6Les auteur(e)s dalmates ont participé aux principaux mouvements littéraires de la péninsule. Ainsi, la Dalmatie a-t-elle été la première région en Europe, après l’Espagne, où le pétrarquisme s’est diffusé. Cultivé notamment au sein de l’Accademia des Concordi de Raguse, le pétrarquisme était aussi un élément identitaire de la classe dirigeante dalmate au XVIe siècle. Entre la fin du XVIIIe et le début du XIXe, le néoclassicisme est alimenté par l’activité de plusieurs intellectuels, notamment des ecclésiastiques écrivant en latin, membres de l’Académie de l’Arcadie, comme Marco Faustino Gagliuffi (1765-1834).
◆ ◆ ◆ ◆ ◆
Recopiez l'extrait sur la littérature dalmate depuis « 6Les auteur(e)s dalmates » jusqu'à « Faustino Gagliuffi (1765-1834). » inclus. Les lignes qui suivent n'interviennent pas dans ce travail.

▶ DONNÉES SAISIES:
◆ ◆ ◆ ◆ ◆
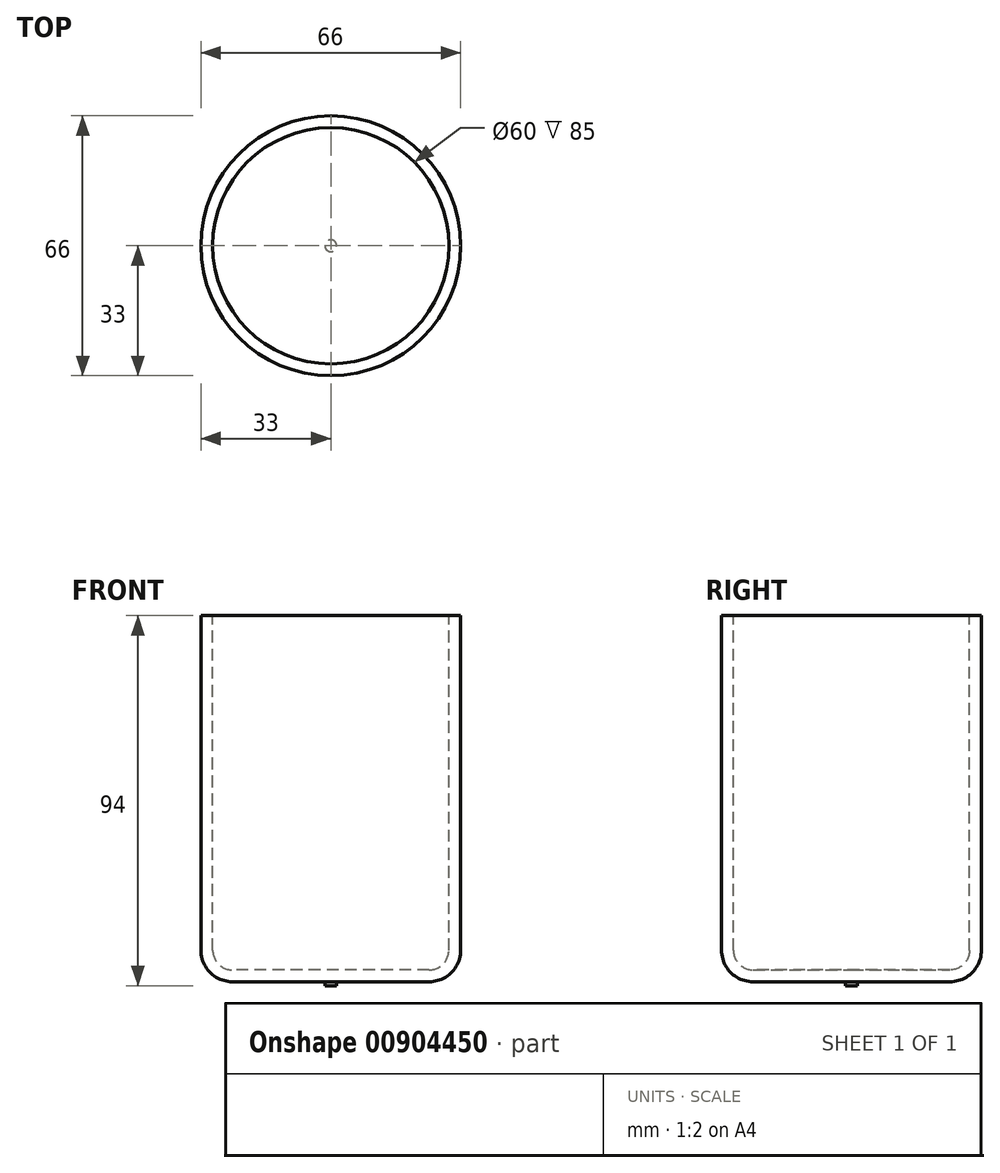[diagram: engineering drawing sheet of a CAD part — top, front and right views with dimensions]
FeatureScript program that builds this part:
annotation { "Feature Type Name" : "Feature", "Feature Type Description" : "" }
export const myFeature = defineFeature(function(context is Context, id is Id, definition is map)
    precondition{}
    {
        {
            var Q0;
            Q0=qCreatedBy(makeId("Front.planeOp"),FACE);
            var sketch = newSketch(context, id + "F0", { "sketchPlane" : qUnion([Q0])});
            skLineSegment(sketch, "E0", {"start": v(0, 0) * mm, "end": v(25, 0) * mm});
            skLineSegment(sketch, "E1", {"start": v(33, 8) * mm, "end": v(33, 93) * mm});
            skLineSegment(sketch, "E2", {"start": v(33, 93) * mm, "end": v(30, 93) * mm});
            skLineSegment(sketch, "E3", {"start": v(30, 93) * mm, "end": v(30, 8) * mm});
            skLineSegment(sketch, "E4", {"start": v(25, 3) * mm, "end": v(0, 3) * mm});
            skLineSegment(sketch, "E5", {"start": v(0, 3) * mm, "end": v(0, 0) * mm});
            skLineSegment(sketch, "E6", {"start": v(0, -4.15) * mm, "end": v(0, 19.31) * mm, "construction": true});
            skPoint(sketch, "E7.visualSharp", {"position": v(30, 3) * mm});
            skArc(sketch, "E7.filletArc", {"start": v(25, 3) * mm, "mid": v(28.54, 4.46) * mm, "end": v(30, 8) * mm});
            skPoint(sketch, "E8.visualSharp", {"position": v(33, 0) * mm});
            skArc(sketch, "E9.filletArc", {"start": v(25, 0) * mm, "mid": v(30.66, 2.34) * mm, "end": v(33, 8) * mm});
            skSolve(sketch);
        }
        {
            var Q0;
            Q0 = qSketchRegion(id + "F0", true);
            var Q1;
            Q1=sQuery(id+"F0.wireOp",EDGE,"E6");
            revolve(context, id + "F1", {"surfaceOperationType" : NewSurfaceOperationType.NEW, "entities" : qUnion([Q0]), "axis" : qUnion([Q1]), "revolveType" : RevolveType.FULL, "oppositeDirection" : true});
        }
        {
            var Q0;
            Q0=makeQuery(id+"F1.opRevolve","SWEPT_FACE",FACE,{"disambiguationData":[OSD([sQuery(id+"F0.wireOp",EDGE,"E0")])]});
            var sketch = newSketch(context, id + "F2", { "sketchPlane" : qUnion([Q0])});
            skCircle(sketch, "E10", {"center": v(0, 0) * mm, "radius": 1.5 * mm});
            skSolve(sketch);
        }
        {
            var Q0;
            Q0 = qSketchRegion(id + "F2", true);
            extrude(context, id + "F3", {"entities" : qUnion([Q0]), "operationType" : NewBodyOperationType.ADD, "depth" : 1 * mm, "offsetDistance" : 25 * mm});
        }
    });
◆ ◆ ◆ ◆ ◆
▶ CORRIGÉ:
6Les auteur(e)s dalmates ont participé aux principaux mouvements littéraires de la péninsule. Ainsi, la Dalmatie a-t-elle été la première région en Europe, après l’Espagne, où le pétrarquisme s’est diffusé. Cultivé notamment au sein de l’Accademia des Concordi de Raguse, le pétrarquisme était aussi un élément identitaire de la classe dirigeante dalmate au XVIe siècle. Entre la fin du XVIIIe et le début du XIXe, le néoclassicisme est alimenté par l’activité de plusieurs intellectuels, notamment des ecclésiastiques écrivant en latin, membres de l’Académie de l’Arcadie, comme Marco Faustino Gagliuffi (1765-1834).